▶ **SOURCE RECORDS**:
..........

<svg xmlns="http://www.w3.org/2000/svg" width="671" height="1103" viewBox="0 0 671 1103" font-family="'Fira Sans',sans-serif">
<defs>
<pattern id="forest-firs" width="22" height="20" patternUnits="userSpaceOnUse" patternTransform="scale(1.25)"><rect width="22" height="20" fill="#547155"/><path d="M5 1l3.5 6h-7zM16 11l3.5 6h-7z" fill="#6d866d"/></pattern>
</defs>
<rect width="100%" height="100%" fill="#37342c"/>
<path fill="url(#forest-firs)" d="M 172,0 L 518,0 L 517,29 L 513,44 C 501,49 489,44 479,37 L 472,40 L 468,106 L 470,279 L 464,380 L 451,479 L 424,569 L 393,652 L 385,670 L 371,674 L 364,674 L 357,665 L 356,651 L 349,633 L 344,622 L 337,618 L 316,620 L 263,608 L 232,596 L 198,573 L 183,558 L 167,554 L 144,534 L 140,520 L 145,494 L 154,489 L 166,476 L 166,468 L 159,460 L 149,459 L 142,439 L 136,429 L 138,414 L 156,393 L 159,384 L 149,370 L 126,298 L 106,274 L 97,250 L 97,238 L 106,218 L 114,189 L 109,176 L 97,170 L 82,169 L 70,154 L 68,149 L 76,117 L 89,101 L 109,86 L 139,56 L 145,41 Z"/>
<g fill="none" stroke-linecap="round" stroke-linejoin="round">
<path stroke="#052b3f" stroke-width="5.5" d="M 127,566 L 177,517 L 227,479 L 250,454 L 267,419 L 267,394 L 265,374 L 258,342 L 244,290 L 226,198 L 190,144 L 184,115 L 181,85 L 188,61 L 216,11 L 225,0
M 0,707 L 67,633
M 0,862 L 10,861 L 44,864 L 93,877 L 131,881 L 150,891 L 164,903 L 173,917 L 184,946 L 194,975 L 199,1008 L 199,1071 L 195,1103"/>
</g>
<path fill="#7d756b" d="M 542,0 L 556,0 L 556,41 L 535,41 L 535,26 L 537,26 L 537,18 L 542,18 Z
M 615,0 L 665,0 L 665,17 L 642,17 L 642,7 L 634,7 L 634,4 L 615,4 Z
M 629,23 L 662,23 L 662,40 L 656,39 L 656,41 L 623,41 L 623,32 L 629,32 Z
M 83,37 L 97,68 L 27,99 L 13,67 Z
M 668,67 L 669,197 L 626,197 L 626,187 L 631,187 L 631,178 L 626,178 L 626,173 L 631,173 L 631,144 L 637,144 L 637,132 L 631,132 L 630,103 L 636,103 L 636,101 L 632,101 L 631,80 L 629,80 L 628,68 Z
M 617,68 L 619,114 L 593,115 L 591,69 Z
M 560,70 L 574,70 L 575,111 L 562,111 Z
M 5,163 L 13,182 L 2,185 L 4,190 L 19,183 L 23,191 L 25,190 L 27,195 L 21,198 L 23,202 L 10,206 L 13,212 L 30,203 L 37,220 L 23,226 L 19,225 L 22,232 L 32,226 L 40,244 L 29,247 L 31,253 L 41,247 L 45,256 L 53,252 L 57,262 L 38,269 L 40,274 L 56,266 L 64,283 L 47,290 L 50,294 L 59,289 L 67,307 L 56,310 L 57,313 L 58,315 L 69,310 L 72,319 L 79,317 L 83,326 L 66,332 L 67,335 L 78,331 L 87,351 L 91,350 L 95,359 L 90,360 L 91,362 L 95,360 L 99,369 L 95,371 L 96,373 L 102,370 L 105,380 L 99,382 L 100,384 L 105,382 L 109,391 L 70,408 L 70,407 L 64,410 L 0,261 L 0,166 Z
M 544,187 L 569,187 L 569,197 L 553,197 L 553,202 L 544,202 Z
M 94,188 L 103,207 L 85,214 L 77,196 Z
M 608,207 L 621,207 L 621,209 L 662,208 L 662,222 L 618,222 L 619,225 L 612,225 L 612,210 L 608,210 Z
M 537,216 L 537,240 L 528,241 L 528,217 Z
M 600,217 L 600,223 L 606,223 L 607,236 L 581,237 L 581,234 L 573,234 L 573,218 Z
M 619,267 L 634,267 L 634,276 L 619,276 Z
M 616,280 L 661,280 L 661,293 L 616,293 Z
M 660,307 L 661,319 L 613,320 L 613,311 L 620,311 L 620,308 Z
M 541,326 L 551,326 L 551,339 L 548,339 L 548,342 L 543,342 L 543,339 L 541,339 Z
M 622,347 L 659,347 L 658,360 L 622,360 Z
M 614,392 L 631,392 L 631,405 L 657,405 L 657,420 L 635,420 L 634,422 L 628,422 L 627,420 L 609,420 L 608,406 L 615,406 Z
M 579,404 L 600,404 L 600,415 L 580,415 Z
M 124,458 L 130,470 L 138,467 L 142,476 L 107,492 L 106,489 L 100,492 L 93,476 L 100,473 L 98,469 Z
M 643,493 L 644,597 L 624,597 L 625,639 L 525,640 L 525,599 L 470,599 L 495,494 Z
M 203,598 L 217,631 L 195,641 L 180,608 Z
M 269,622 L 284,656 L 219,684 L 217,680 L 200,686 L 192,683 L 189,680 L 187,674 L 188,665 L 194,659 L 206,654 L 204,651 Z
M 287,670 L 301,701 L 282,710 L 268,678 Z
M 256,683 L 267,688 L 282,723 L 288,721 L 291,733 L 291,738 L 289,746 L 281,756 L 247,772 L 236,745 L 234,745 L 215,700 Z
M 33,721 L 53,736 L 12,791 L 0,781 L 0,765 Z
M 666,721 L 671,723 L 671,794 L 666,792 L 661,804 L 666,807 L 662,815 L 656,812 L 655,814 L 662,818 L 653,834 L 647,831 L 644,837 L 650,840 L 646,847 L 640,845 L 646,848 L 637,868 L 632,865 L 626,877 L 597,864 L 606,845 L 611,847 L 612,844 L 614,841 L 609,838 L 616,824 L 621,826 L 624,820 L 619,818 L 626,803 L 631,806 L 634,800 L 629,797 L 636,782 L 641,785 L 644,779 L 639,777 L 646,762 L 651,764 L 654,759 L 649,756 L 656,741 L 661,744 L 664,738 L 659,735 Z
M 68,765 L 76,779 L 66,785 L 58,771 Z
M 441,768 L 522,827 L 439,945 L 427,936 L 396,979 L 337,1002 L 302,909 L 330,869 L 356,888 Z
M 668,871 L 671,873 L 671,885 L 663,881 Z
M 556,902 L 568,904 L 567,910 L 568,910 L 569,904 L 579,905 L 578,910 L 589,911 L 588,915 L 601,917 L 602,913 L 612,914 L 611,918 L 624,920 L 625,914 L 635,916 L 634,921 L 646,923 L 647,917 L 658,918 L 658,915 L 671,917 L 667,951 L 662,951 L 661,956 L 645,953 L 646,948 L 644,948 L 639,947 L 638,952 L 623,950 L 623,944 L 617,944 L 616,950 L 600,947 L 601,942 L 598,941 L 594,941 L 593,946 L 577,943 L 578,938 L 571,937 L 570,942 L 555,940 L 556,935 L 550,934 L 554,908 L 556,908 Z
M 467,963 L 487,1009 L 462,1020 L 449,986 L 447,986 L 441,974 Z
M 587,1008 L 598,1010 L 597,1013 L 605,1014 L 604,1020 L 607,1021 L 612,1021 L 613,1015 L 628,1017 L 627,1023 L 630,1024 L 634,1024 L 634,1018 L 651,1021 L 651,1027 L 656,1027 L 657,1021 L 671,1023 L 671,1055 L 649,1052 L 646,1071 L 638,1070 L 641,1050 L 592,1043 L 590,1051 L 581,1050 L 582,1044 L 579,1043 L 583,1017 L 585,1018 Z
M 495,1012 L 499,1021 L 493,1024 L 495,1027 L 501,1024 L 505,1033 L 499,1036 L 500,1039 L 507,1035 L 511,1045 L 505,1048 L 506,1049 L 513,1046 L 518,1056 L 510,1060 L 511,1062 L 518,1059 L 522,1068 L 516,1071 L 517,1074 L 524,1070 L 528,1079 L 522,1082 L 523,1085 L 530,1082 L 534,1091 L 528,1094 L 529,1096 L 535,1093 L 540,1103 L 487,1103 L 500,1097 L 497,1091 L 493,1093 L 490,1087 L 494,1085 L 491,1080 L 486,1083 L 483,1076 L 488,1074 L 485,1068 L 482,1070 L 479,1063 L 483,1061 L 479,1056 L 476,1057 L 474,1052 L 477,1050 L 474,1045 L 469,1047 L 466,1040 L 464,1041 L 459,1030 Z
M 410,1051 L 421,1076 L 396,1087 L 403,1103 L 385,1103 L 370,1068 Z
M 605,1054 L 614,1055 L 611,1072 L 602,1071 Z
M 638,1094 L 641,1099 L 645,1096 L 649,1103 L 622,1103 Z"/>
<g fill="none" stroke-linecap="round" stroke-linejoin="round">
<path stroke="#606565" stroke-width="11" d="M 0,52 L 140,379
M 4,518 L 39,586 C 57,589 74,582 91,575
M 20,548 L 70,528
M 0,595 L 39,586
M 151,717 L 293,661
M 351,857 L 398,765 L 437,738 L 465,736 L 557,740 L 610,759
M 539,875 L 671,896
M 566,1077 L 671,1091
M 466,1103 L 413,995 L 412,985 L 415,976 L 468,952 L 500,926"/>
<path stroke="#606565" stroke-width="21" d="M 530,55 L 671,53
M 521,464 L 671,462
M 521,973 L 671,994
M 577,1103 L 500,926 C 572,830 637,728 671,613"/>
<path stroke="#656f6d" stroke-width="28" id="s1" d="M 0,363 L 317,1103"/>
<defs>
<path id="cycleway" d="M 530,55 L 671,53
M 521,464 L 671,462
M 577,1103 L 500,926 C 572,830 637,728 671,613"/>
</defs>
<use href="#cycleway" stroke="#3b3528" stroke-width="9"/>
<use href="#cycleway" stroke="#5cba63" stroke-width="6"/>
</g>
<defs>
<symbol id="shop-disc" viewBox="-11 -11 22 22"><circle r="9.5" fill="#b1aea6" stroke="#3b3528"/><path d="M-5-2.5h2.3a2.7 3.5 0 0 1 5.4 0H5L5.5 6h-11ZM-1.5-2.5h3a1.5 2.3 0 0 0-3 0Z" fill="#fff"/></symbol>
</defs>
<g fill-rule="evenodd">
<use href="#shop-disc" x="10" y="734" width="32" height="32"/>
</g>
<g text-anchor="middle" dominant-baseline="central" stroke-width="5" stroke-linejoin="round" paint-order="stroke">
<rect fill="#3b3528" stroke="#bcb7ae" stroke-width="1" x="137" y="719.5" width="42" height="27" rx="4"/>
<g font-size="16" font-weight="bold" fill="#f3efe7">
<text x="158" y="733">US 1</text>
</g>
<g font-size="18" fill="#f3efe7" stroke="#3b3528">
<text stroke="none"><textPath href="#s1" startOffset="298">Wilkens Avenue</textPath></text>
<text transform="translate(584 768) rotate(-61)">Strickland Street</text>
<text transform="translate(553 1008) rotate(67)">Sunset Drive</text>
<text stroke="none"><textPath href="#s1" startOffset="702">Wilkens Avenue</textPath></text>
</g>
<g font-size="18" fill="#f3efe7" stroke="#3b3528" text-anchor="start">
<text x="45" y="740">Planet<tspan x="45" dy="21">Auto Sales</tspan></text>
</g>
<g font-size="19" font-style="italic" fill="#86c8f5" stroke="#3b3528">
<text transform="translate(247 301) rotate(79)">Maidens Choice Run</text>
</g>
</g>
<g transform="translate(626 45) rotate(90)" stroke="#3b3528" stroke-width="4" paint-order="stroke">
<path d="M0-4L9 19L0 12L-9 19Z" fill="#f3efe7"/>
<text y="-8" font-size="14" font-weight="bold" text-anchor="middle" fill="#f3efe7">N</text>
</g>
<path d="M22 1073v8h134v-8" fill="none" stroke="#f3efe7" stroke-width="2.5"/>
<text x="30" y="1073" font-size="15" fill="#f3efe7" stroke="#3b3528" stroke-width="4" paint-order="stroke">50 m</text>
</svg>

..........

Your answer must be a copy of every line in the data above that holds the string "middle".

<g text-anchor="middle" dominant-baseline="central" stroke-width="5" stroke-linejoin="round" paint-order="stroke">
<text y="-8" font-size="14" font-weight="bold" text-anchor="middle" fill="#f3efe7">N</text>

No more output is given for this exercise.